Your assignment
Please write out every entry below, word for word.

Data for processing
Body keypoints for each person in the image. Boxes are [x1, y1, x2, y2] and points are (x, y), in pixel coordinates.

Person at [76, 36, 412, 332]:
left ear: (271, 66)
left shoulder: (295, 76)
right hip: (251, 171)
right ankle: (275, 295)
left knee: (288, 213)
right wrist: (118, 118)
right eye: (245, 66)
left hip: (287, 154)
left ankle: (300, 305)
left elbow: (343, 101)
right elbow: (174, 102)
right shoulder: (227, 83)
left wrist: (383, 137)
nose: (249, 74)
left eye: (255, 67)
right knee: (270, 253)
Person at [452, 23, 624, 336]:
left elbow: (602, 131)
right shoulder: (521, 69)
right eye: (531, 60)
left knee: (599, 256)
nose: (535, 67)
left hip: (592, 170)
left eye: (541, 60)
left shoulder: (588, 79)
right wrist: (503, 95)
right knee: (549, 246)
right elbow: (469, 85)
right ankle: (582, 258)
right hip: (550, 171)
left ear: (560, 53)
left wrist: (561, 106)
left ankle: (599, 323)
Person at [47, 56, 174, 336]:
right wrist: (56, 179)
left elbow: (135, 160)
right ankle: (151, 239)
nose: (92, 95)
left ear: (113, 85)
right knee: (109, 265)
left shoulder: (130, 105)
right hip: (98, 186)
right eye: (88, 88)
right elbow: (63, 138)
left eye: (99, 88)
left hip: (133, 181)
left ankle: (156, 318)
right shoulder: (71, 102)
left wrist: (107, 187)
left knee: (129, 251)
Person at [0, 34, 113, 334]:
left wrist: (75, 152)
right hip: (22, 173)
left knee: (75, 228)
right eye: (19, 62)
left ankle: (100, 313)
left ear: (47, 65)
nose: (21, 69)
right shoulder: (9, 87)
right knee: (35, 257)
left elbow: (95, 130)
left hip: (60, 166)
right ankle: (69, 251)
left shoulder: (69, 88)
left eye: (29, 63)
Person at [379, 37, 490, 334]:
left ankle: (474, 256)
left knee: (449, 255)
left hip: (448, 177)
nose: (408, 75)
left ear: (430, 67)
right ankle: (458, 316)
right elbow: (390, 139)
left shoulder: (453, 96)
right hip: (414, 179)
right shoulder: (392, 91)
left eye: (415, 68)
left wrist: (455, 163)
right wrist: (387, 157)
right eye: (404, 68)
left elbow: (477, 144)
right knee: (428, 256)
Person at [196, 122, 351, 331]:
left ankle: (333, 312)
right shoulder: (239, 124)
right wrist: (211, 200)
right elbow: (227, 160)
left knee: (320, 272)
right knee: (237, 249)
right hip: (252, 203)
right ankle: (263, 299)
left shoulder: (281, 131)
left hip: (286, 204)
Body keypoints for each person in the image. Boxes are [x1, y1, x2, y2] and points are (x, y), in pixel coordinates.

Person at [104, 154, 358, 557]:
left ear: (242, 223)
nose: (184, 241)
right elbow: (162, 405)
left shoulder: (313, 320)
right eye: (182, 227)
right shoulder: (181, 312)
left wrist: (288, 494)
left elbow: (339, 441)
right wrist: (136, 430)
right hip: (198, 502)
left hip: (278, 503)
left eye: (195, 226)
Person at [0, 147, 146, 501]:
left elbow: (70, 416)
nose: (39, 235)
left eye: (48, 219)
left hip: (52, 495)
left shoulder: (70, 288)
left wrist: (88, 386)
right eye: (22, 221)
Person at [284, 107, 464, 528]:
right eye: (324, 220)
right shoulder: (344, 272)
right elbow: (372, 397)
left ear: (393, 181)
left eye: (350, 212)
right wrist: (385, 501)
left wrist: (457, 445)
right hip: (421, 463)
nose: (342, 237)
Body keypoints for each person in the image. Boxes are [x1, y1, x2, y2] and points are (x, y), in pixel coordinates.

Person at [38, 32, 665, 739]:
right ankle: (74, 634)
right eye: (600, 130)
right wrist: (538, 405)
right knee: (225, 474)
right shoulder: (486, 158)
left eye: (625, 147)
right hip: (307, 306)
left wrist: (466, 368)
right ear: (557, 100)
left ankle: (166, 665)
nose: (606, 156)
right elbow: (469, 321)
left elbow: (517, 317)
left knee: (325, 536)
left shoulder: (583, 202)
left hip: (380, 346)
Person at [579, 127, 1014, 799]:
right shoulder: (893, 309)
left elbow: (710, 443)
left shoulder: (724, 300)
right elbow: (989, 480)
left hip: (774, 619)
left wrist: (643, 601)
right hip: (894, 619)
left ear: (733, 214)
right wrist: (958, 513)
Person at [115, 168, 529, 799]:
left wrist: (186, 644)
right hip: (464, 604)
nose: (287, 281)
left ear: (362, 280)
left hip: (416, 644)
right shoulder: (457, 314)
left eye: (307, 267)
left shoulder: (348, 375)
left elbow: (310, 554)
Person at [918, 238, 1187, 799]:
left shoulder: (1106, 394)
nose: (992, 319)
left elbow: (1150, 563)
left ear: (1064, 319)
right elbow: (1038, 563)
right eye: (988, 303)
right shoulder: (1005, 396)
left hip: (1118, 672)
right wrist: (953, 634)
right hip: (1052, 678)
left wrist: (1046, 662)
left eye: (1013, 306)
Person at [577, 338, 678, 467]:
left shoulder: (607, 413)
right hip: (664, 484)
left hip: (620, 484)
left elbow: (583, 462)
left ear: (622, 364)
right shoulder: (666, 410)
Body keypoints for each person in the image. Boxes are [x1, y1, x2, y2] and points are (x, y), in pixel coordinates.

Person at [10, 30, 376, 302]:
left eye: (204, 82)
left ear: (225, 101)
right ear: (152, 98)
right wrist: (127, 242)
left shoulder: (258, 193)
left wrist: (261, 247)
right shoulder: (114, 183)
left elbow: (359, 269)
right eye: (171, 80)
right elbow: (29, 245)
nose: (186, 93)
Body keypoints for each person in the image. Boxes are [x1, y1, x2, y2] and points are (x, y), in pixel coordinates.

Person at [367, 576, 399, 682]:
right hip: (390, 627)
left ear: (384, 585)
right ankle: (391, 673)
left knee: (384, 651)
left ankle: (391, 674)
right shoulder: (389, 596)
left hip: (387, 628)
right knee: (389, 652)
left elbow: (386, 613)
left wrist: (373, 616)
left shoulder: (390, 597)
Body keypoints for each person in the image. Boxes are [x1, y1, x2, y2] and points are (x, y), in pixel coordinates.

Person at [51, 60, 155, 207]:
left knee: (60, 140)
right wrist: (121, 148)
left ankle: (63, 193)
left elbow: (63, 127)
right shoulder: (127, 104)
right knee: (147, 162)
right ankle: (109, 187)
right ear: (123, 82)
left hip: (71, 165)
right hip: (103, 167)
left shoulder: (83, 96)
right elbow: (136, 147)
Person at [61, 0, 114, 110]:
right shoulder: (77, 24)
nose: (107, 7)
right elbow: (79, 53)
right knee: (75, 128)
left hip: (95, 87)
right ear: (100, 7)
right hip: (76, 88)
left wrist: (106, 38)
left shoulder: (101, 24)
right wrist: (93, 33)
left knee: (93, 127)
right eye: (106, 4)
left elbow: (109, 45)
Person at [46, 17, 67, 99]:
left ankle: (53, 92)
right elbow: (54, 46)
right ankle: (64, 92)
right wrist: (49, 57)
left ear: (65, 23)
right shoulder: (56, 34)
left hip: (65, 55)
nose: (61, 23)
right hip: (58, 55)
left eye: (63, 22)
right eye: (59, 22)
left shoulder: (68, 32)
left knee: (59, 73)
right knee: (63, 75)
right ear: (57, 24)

Output below
Body keypoints for each person in the image. Boxes are [x1, y1, x2, y2] and points are (x, y), in pixel coordinates.

Person at [76, 36, 412, 332]:
left ear: (271, 66)
left shoulder: (295, 76)
right hip: (251, 171)
right ankle: (275, 295)
left knee: (288, 213)
right wrist: (118, 118)
right eye: (245, 66)
left hip: (287, 154)
left ankle: (300, 305)
left elbow: (343, 101)
right elbow: (174, 102)
right shoulder: (227, 83)
left wrist: (383, 137)
nose: (249, 74)
left eye: (255, 67)
right knee: (270, 253)
Person at [452, 23, 624, 336]:
left elbow: (602, 131)
right shoulder: (521, 69)
right eye: (531, 60)
left knee: (599, 256)
nose: (535, 67)
left hip: (592, 170)
left eye: (541, 60)
left shoulder: (588, 79)
right wrist: (503, 95)
right knee: (549, 246)
right elbow: (469, 85)
right ankle: (582, 258)
right hip: (550, 171)
left ear: (560, 53)
left wrist: (561, 106)
left ankle: (599, 323)
Person at [47, 56, 174, 336]:
right wrist: (56, 179)
left elbow: (135, 160)
right ankle: (151, 239)
nose: (92, 95)
left ear: (113, 85)
right knee: (109, 265)
left shoulder: (130, 105)
right hip: (98, 186)
right eye: (88, 88)
right elbow: (63, 138)
left eye: (99, 88)
left hip: (133, 181)
left ankle: (156, 318)
right shoulder: (71, 102)
left wrist: (107, 187)
left knee: (129, 251)
Person at [0, 34, 113, 334]:
left wrist: (75, 152)
right hip: (22, 173)
left knee: (75, 228)
right eye: (19, 62)
left ankle: (100, 313)
left ear: (47, 65)
nose: (21, 69)
right shoulder: (9, 87)
right knee: (35, 257)
left elbow: (95, 130)
left hip: (60, 166)
right ankle: (69, 251)
left shoulder: (69, 88)
left eye: (29, 63)
Person at [379, 37, 490, 334]:
left ankle: (474, 256)
left knee: (449, 255)
left hip: (448, 177)
nose: (408, 75)
left ear: (430, 67)
right ankle: (458, 316)
right elbow: (390, 139)
left shoulder: (453, 96)
right hip: (414, 179)
right shoulder: (392, 91)
left eye: (415, 68)
left wrist: (455, 163)
right wrist: (387, 157)
right eye: (404, 68)
left elbow: (477, 144)
right knee: (428, 256)
Person at [196, 122, 351, 331]:
left ankle: (333, 312)
right shoulder: (239, 124)
right wrist: (211, 200)
right elbow: (227, 160)
left knee: (320, 272)
right knee: (237, 249)
right hip: (252, 203)
right ankle: (263, 299)
left shoulder: (281, 131)
left hip: (286, 204)
Body keypoints for each person in the image. Boxes are [x1, y1, x2, y2] and points are (x, y), in pixel coordinates.

Person at [104, 154, 358, 557]:
left ear: (242, 223)
nose: (184, 241)
right elbow: (162, 405)
left shoulder: (313, 320)
right eye: (182, 227)
right shoulder: (181, 312)
left wrist: (288, 494)
left elbow: (339, 441)
right wrist: (136, 430)
right hip: (198, 502)
left hip: (278, 503)
left eye: (195, 226)
Person at [0, 147, 146, 501]:
left elbow: (70, 416)
nose: (39, 235)
left eye: (48, 219)
left hip: (52, 495)
left shoulder: (70, 288)
left wrist: (88, 386)
right eye: (22, 221)
Person at [284, 107, 464, 528]:
right eye: (324, 220)
right shoulder: (344, 272)
right elbow: (372, 397)
left ear: (393, 181)
left eye: (350, 212)
right wrist: (385, 501)
left wrist: (457, 445)
right hip: (421, 463)
nose: (342, 237)
Body keypoints for each person in the image. Boxes are [x1, y1, x2, y2] and points are (x, y), in pixel coordinates.

Person at [38, 32, 665, 739]:
right ankle: (74, 634)
right eye: (600, 130)
right wrist: (538, 405)
right knee: (225, 474)
right shoulder: (486, 158)
left eye: (625, 147)
right hip: (307, 306)
left wrist: (466, 368)
right ear: (557, 100)
left ankle: (166, 665)
nose: (606, 156)
right elbow: (469, 321)
left elbow: (517, 317)
left knee: (325, 536)
left shoulder: (583, 202)
left hip: (380, 346)
Person at [579, 127, 1014, 799]:
right shoulder: (893, 309)
left elbow: (710, 443)
left shoulder: (724, 300)
right elbow: (989, 480)
left hip: (774, 619)
left wrist: (643, 601)
right hip: (894, 619)
left ear: (733, 214)
right wrist: (958, 513)
Person at [115, 168, 529, 799]:
left wrist: (186, 644)
right hip: (464, 604)
nose: (287, 281)
left ear: (362, 280)
left hip: (416, 644)
right shoulder: (457, 314)
left eye: (307, 267)
left shoulder: (348, 375)
left elbow: (310, 554)
Person at [918, 238, 1187, 799]:
left shoulder: (1106, 394)
nose: (992, 319)
left elbow: (1150, 563)
left ear: (1064, 319)
right elbow: (1038, 563)
right eye: (988, 303)
right shoulder: (1005, 396)
left hip: (1118, 672)
right wrist: (953, 634)
right hip: (1052, 678)
left wrist: (1046, 662)
left eye: (1013, 306)
Person at [577, 338, 678, 467]:
left shoulder: (607, 413)
right hip: (664, 484)
left hip: (620, 484)
left elbow: (583, 462)
left ear: (622, 364)
right shoulder: (666, 410)
Body keypoints for each person in the image. Boxes are [x1, y1, x2, y2] and points are (x, y), in pixel coordinates.

Person at [10, 30, 376, 302]:
left eye: (204, 82)
left ear: (225, 101)
right ear: (152, 98)
right wrist: (127, 242)
left shoulder: (258, 193)
left wrist: (261, 247)
right shoulder: (114, 183)
left elbow: (359, 269)
right eye: (171, 80)
right elbow: (29, 245)
nose: (186, 93)
Body keypoints for each person in the image. Boxes are [x1, y1, x2, y2] and points are (x, y), in pixel coordinates.

Person at [367, 576, 399, 682]:
right hip: (390, 627)
left ear: (384, 585)
right ankle: (391, 673)
left knee: (384, 651)
left ankle: (391, 674)
right shoulder: (389, 596)
left hip: (387, 628)
right knee: (389, 652)
left elbow: (386, 613)
left wrist: (373, 616)
left shoulder: (390, 597)
Body keypoints for each person in the image. Boxes are [x1, y1, x2, y2] and points are (x, y), in pixel coordinates.

Person at [51, 60, 155, 207]:
left knee: (60, 140)
right wrist: (121, 148)
left ankle: (63, 193)
left elbow: (63, 127)
right shoulder: (127, 104)
right knee: (147, 162)
right ankle: (109, 187)
right ear: (123, 82)
left hip: (71, 165)
right hip: (103, 167)
left shoulder: (83, 96)
right elbow: (136, 147)
Person at [61, 0, 114, 110]:
right shoulder: (77, 24)
nose: (107, 7)
right elbow: (79, 53)
right knee: (75, 128)
left hip: (95, 87)
right ear: (100, 7)
right hip: (76, 88)
left wrist: (106, 38)
left shoulder: (101, 24)
right wrist: (93, 33)
left knee: (93, 127)
right eye: (106, 4)
left elbow: (109, 45)
Person at [46, 17, 67, 99]:
left ankle: (53, 92)
right elbow: (54, 46)
right ankle: (64, 92)
right wrist: (49, 57)
left ear: (65, 23)
right shoulder: (56, 34)
left hip: (65, 55)
nose: (61, 23)
right hip: (58, 55)
left eye: (63, 22)
right eye: (59, 22)
left shoulder: (68, 32)
left knee: (59, 73)
right knee: (63, 75)
right ear: (57, 24)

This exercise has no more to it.